▶ Task:
Locate each line below that contains the word "pose" and copy every such line in full.

▶ The data:
----------------

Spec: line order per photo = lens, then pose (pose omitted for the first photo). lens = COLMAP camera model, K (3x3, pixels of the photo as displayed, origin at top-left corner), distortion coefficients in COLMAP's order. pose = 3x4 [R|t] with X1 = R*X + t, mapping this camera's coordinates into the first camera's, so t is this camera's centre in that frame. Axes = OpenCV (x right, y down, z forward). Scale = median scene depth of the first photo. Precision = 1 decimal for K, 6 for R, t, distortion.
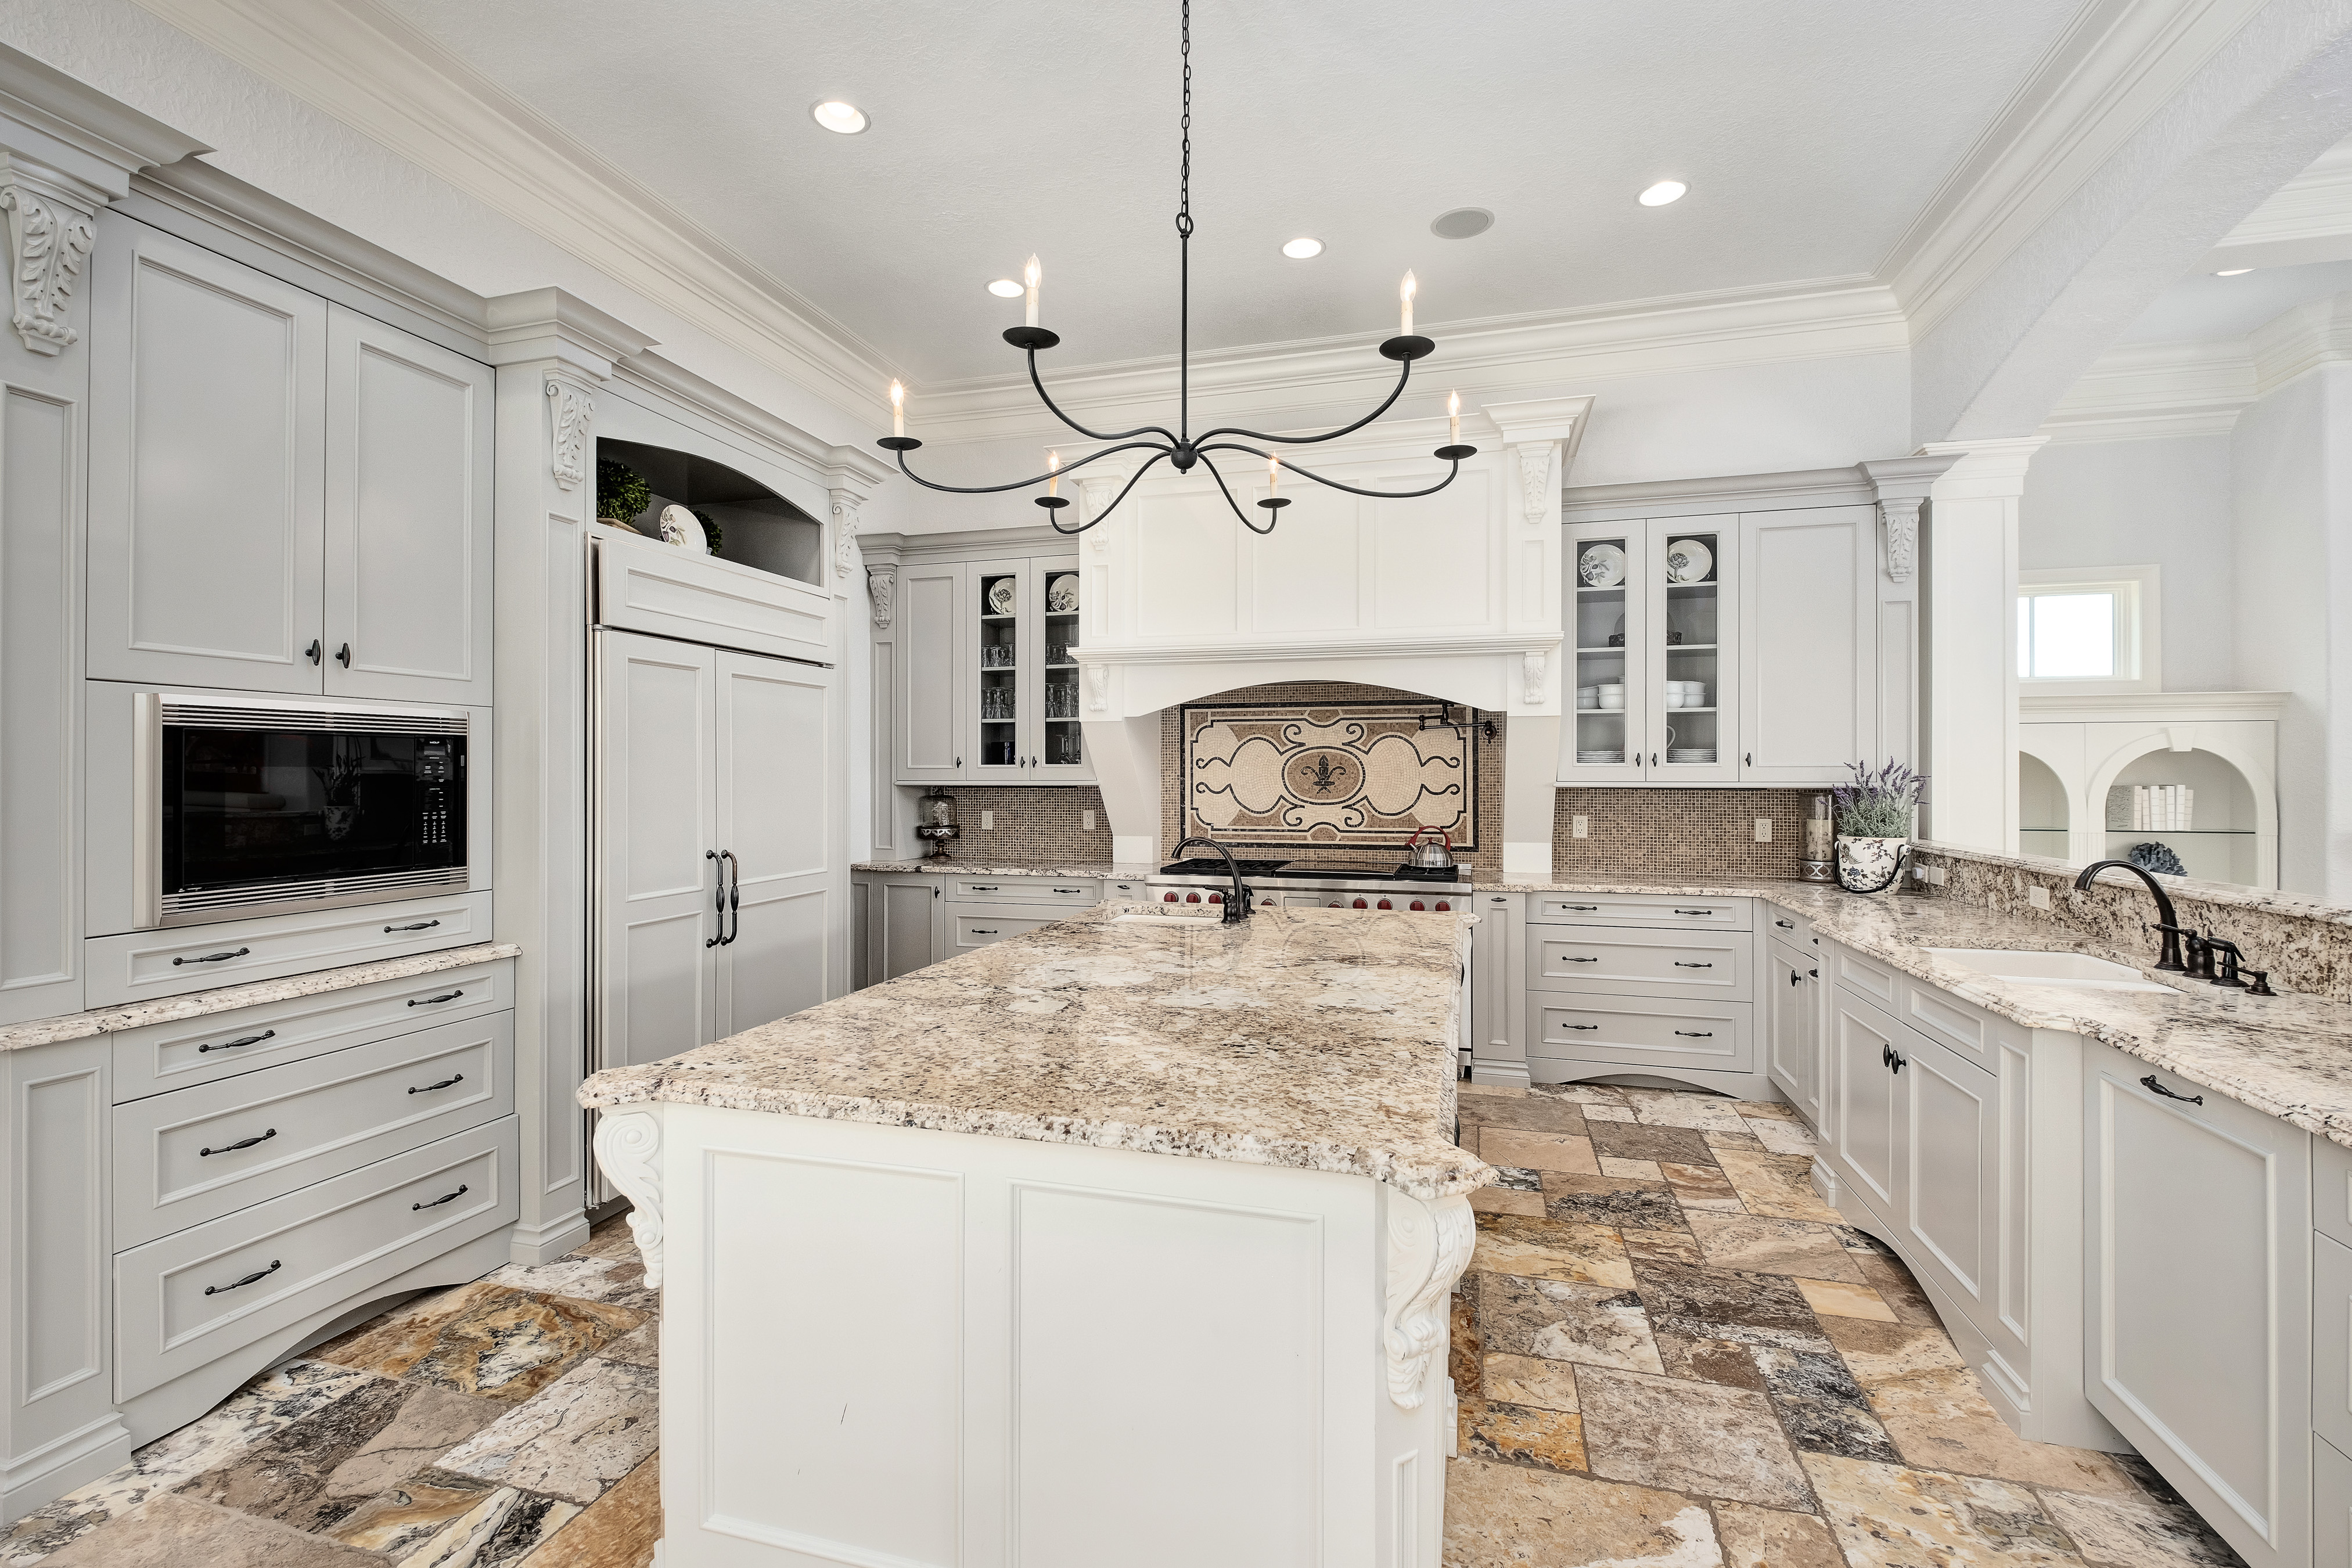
lens RADIAL K [[1016.4, 0, 1189.1], [0, 1016.4, 772.2], [0, 0, 1]] dist [0.001075, -0.005825]
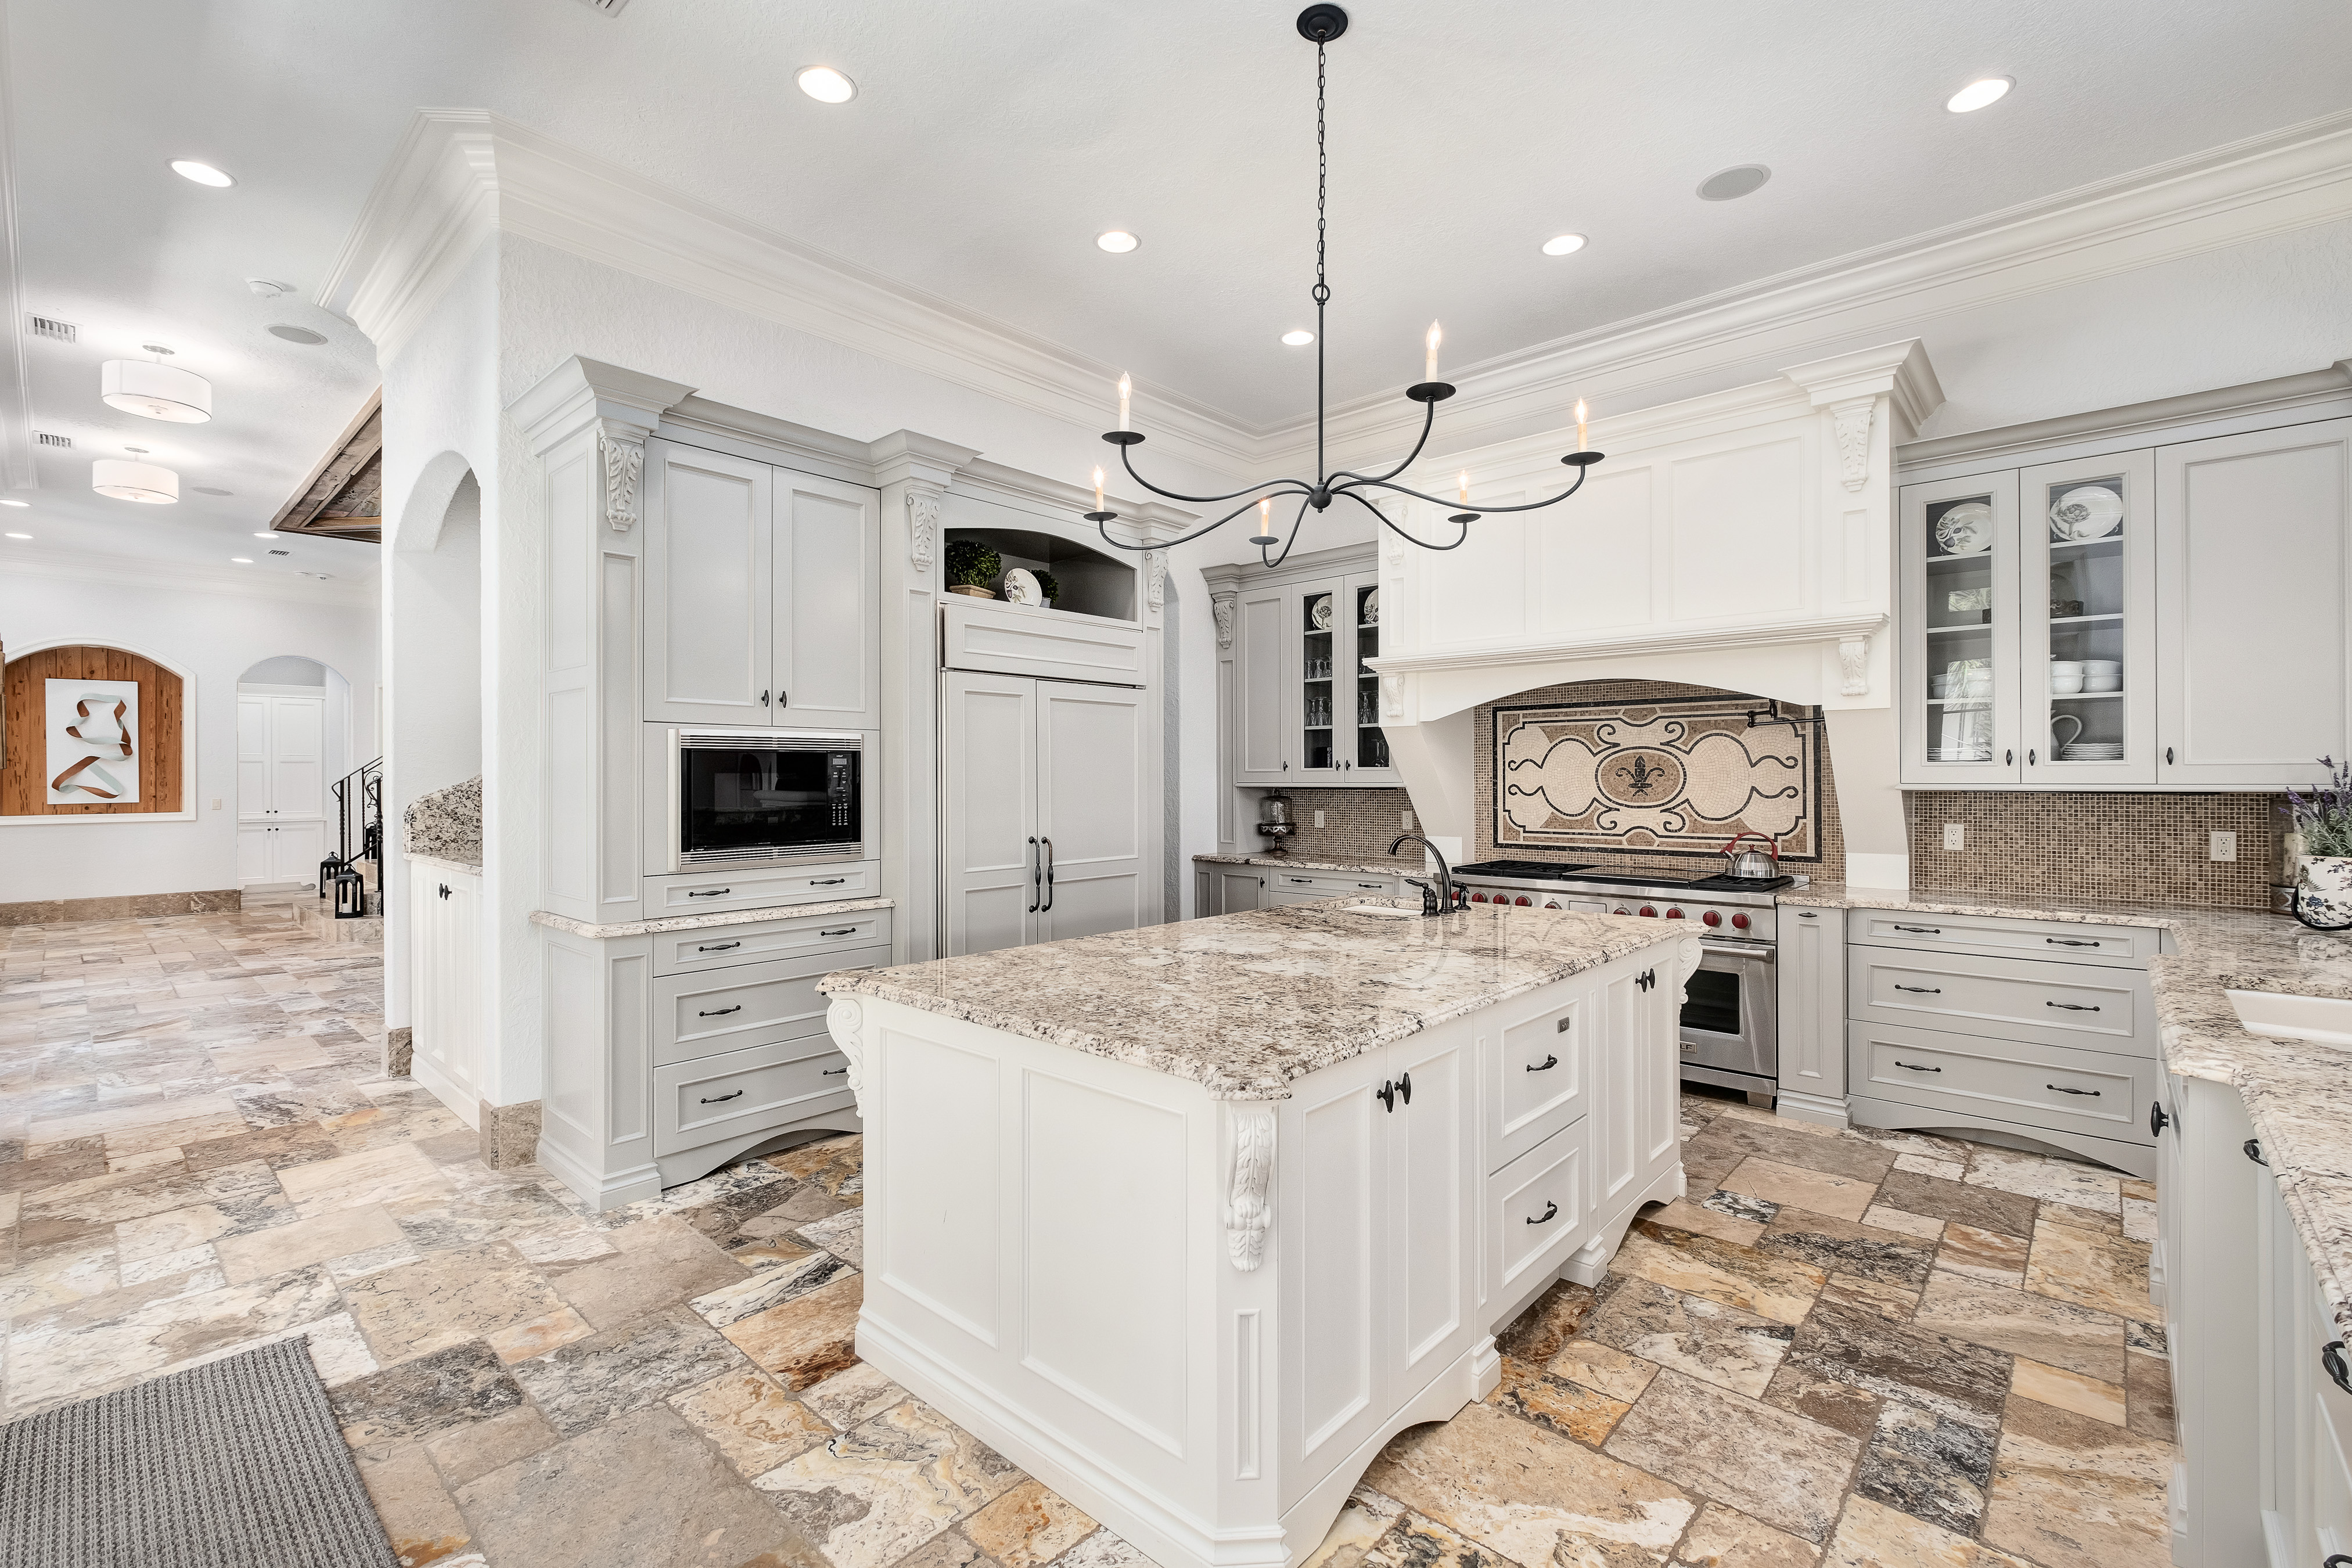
lens RADIAL K [[1026.3, 0, 1190.0], [0, 1026.3, 775.4], [0, 0, 1]] dist [-0.001024, -0.006494]
pose [[0.896116, -0.003203, -0.443809, 0.273409], [0.003487, 0.999994, -0.000175, 0.000328], [0.443807, -0.001390, 0.896121, -0.069897]]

----------------

▶ Result of the task:
Spec: line order per photo = lens, then pose (pose omitted for the first photo). lens = COLMAP camera model, K (3x3, pixels of the photo as displayed, origin at top-left corner), distortion coefficients in COLMAP's order. pose = 3x4 [R|t] with X1 = R*X + t, mapping this camera's coordinates into the first camera's, so t is this camera's centre in that frame. Axes = OpenCV (x right, y down, z forward). Scale = median scene depth of the first photo. Precision = 1 decimal for K, 6 for R, t, distortion.
pose [[0.896116, -0.003203, -0.443809, 0.273409], [0.003487, 0.999994, -0.000175, 0.000328], [0.443807, -0.001390, 0.896121, -0.069897]]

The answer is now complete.